Learning through doing is one of the most effective ways to acquire a new skill. You might be able to find a personal or a volunteer opportunity to do exactly that. Interested in learning social media management and marketing? You might want to try some of the methods that you learn on your own social media accounts. Not only will you learn by doing, but you will be able to give specific examples of the impact of your approach.
Make time for side projects!
Making time for side projects can be a great way to develop your professional skills. And you also never know where they will lead. You might soon find you pet app project trending in the Google Play Store, or your personal YouTube channel gaining a following and providing a modest income.
Part of learning and growth is giving yourself time, space, and permission to experiment, try new things, and even fail, as long as you are learning something.
It is all about adopting a growth mindset.
One of the most important elements of professional development is growing your network. This is the best way to unlock new opportunities in the future.
While networking is a skill that needs to be nurtured in itself, the most important element when it comes to networking is having the opportunity to engage with the right people.
This is one of the attractions of big industry conferences. Not only can you hear from a variety of different people about the latest things happening within the sector, but you can spend a serious amount of time networking with potential partners and clients.
So, don’t turn your back on those big annual networking conferences just because you will now need to pay for them yourself. These things are usually well enough catered that at least you won’t have to buy any food or drinks for the week that you are there.
If you can score yourself a speaker spot, you might even get your conference position for free, and at least some funding towards your travel expenses.

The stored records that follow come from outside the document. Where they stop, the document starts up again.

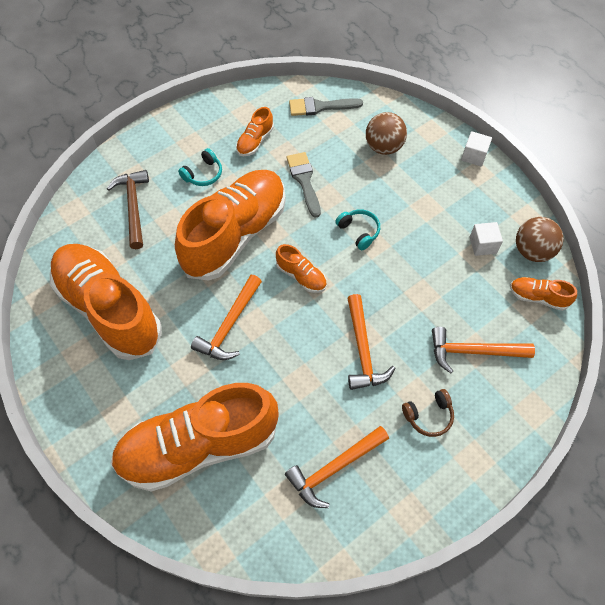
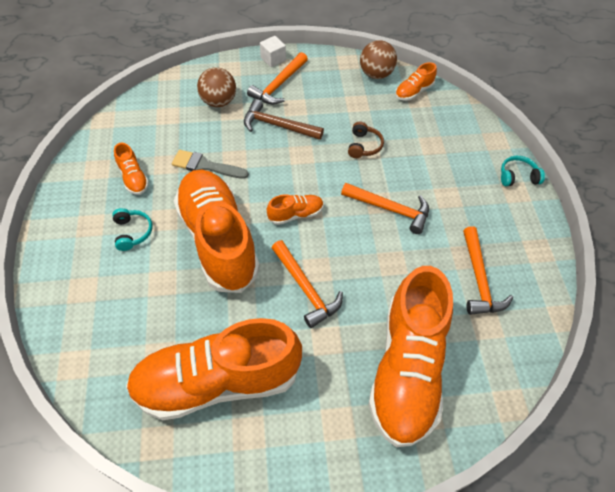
camera: 60 degrees left, 5 degrees down
(134, 207) = (118, 306): brown hammer -> brown hammer (278, 125)
(320, 107) = (141, 118): grey brush -> none
(359, 231) = (283, 157): turquoise headphones -> turquoise headphones (517, 176)
(428, 416) = (468, 199): brown headphones -> brown headphones (364, 146)
(473, 351) = (433, 147): orange hammer -> orange hammer (278, 85)
(483, 245) = (351, 95): white cube -> none

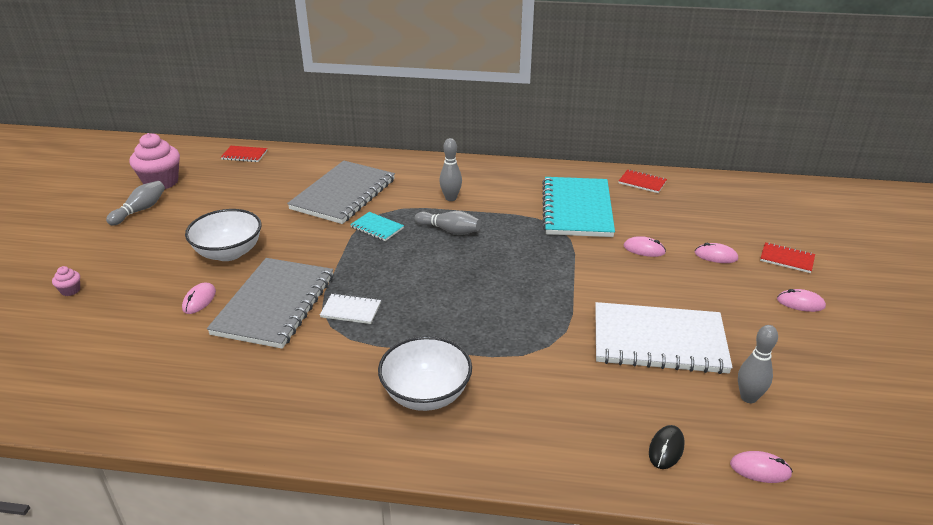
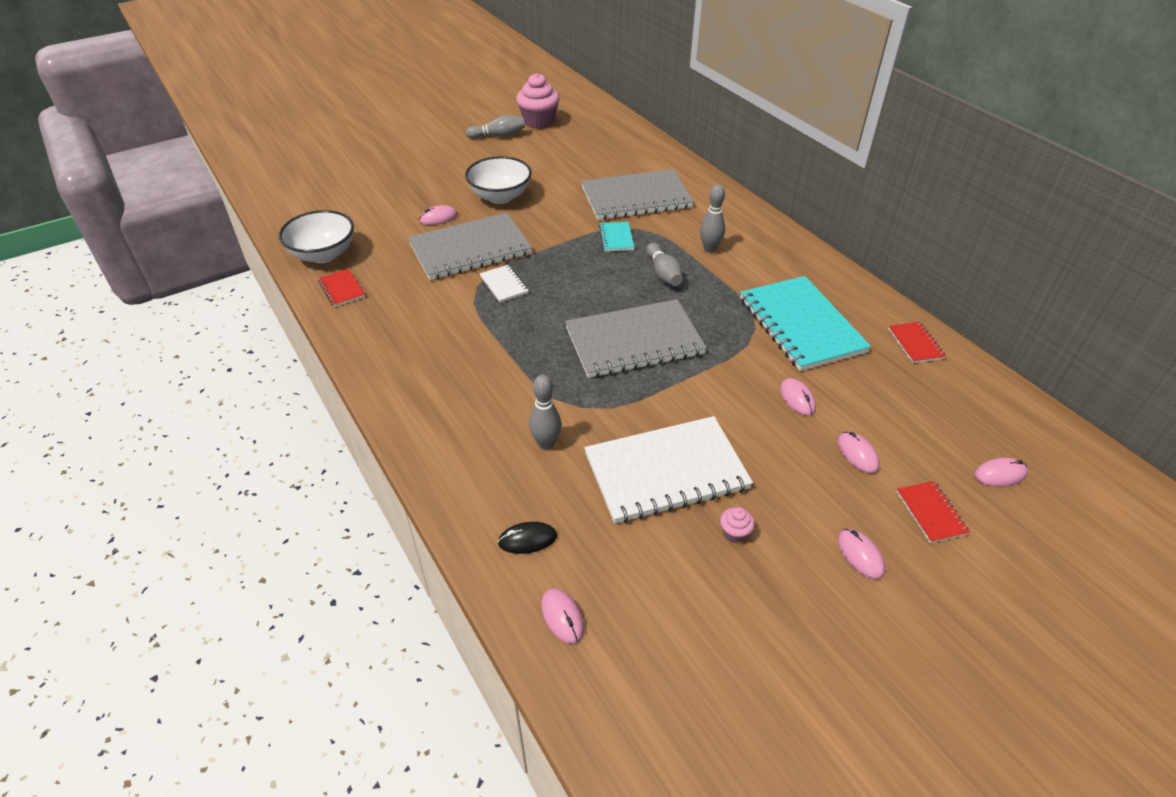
camera: 50 degrees right, 10 degrees up
(70, 290) = (391, 168): pink cupcake -> pink cupcake (734, 533)
(244, 155) = (619, 128): red notebook -> red notebook (341, 289)
(426, 394) = (454, 372): white bowl -> white bowl (323, 254)
(507, 283) = (634, 341): none -> grey notebook
(577, 209) = (801, 325): turquoise notebook -> turquoise notebook turned 75 degrees counterclockwise
(658, 341) = (666, 472): white notebook -> white notebook turned 75 degrees counterclockwise
(748, 397) = (654, 570): grey bowling pin -> grey bowling pin (546, 443)
(776, 220) = (1000, 474): none -> pink mouse

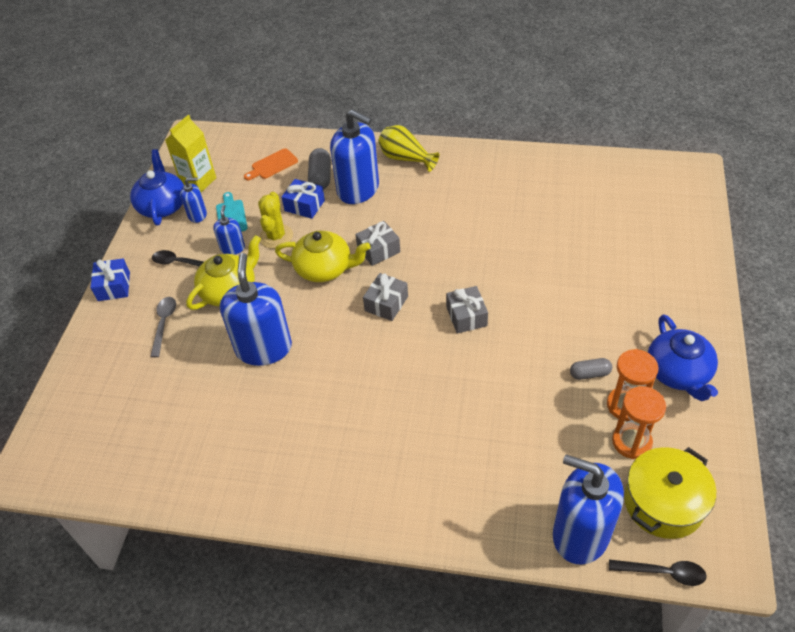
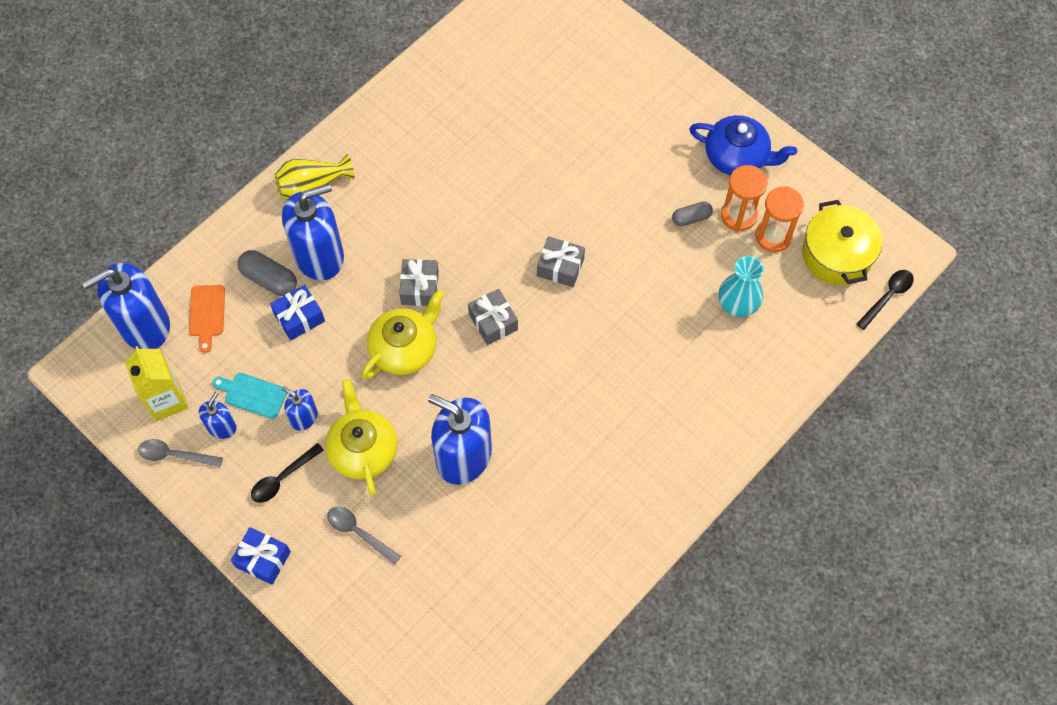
camera: 60 degrees left, 15 degrees up
(163, 205) = (175, 455): blue teapot -> grey spoon
(276, 236) = (322, 368): yellow cactus -> none
(543, 452) = (738, 303): none -> turquoise vase
(580, 534) = (823, 328): blue soap dispenser -> blue soap dispenser (144, 325)
(589, 374) = (691, 218): grey capsule -> grey capsule turned 45 degrees clockwise

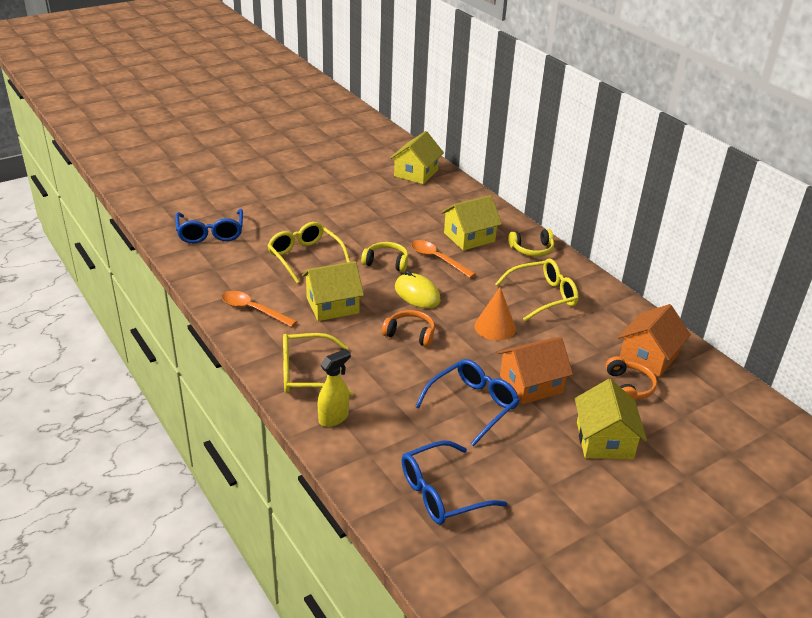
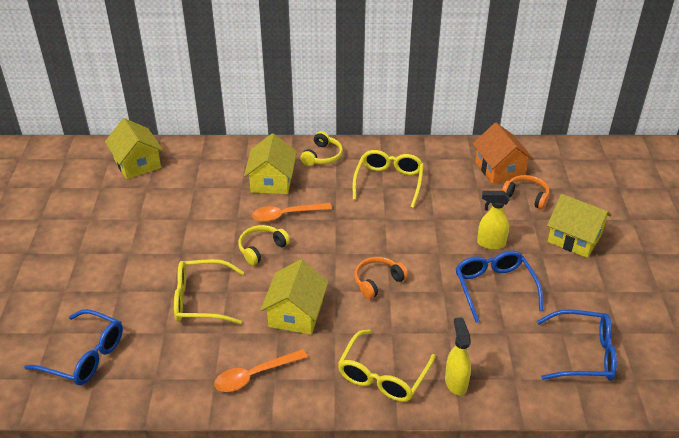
camera: 55 degrees left, 5 degrees up
(417, 294) = (325, 251): yellow mouse -> none
(442, 493) = (583, 354): blue glasses -> blue glasses turned 90 degrees counterclockwise
(495, 327) = (407, 228): orange cone -> none
(531, 384) = (490, 243): orange house -> yellow spray bottle

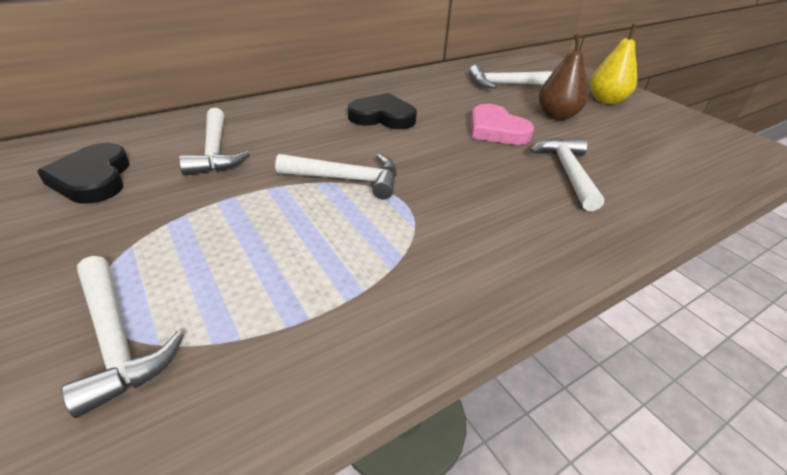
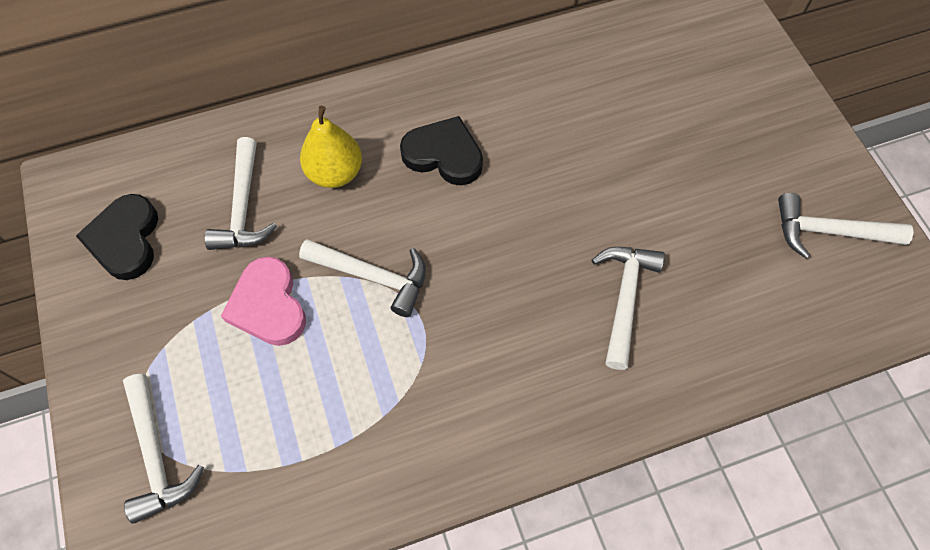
camera: 15 degrees right, 25 degrees up
(496, 130) = (577, 201): pink heart -> pink heart (268, 305)
(504, 84) = (636, 87): white hammer -> white hammer (828, 232)
(557, 116) = (673, 177): brown pear -> none
(606, 100) = (766, 145): yellow pear -> yellow pear (335, 173)

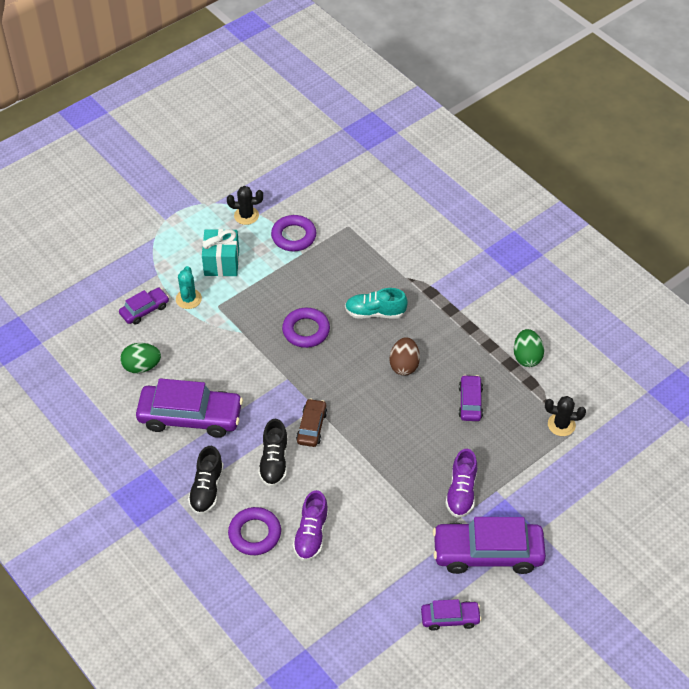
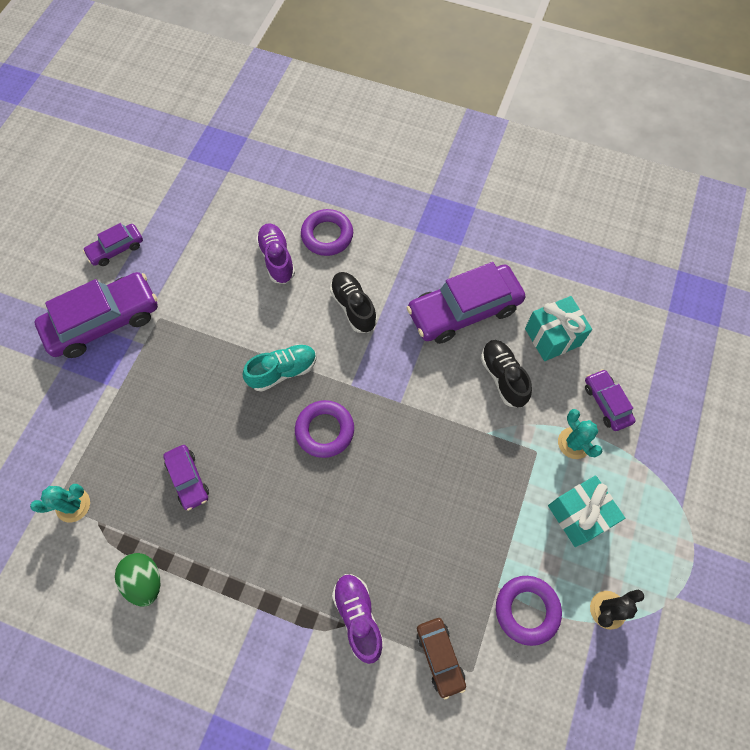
camera: 150 degrees right, 15 degrees up
(142, 366) = (552, 337): green egg -> turquoise gift
(144, 310) = (606, 403): purple car -> purple car turned 135 degrees clockwise
(207, 489) = (396, 252): black shoe -> black shoe (503, 377)
(306, 330) = (419, 474): purple ring -> purple ring (325, 430)
(312, 427) = (340, 361): brown car -> brown car (440, 657)
(375, 313) = (357, 544): turquoise shoe -> turquoise shoe (283, 371)
(404, 365) = (285, 488): brown egg -> none
(461, 492) = (154, 369): purple shoe -> purple shoe (358, 617)
(561, 425) = (73, 505): black cactus -> turquoise cactus

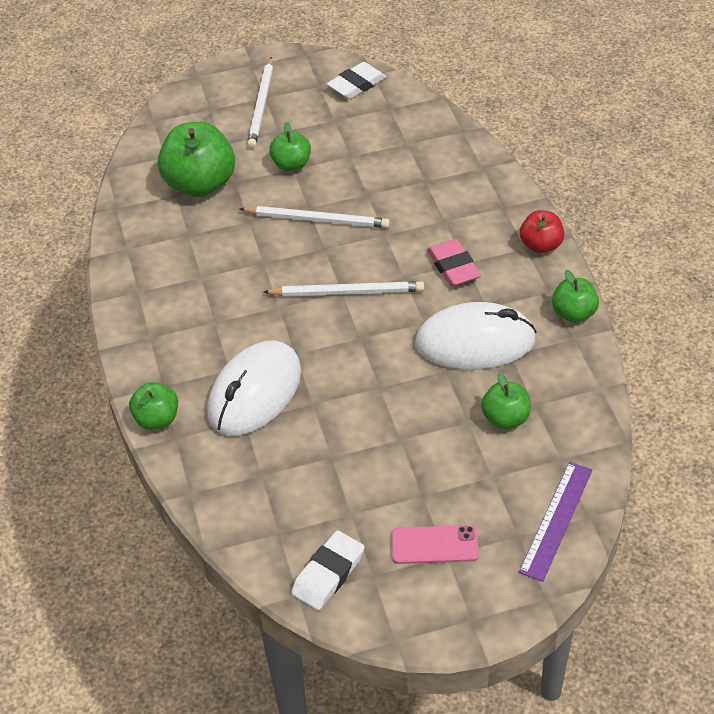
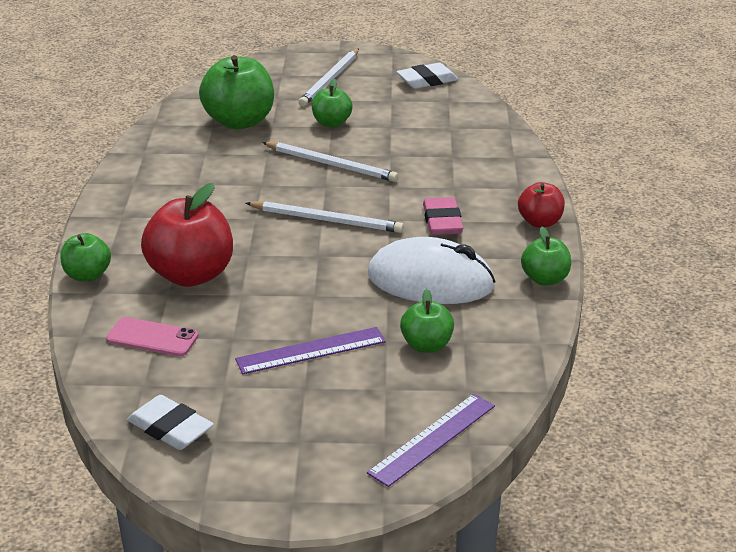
camera: 15 degrees right, 15 degrees down
(255, 393) = (191, 275): white mouse -> red apple
(328, 574) = (170, 428): white eraser -> white eraser turned 75 degrees clockwise
(408, 452) = (311, 351): none -> purple ruler
(434, 545) = (292, 430): pink phone -> pink phone (152, 337)

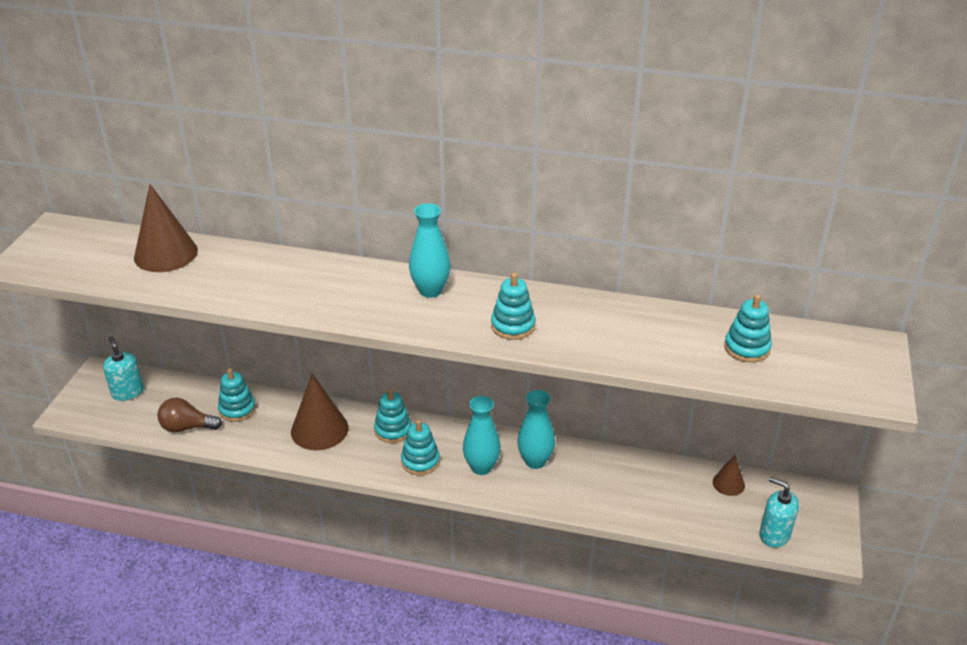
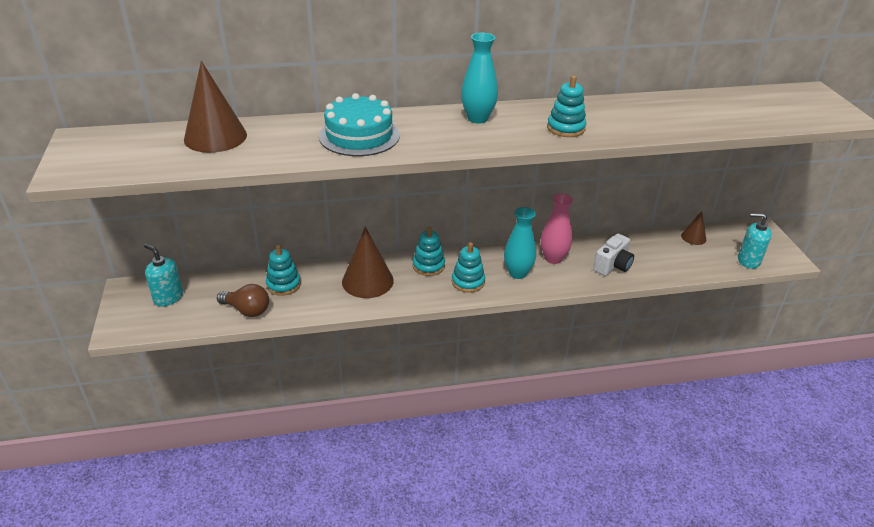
camera: 25 degrees left, 0 degrees up
(187, 427) = (247, 310): brown light bulb -> brown light bulb turned 135 degrees counterclockwise
(295, 284) = (359, 135): none -> turquoise cake
(535, 461) = (553, 258): turquoise vase -> pink vase
(597, 490) = (612, 266): none -> white camera
(747, 348) = (738, 108): turquoise stacking toy -> none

Being at the podium also gives you an opportunity to raise your profile with a bigger cross section of attendees than individual networking alone. It can also make the personal networking process much easier as people have a good reason to come up to you for a chat.
But there is no need to wait for the big conferences to come around. There are plenty of online communities out there for digital professionals. They key is to actively engage in conversation and get noticed, rather than just lurk in the background.
But, while you should be focusing on your professional development, don’t let your personal development fall by the wayside.
While everyone should be investing in developing a good work life balance, this can be especially important for anyone who works for themselves, and for whom the line between work and pleasure can be difficult to distinguish.
When you work for yourself, the more you work, the more you make. It can be easy to disappear into that black hole of working all the hours that are possible.
Some people are good at balancing their work commitments and their personal commitments to themselves, while other people are terrible at it.
If you fall into the second category, it can be a good idea to take a structured approach to developing good personal habits. Start by identifying where you need to make changes and how you want to invest in yourself personally. Find opportunities to enable this. And budget time and resources to make it happen.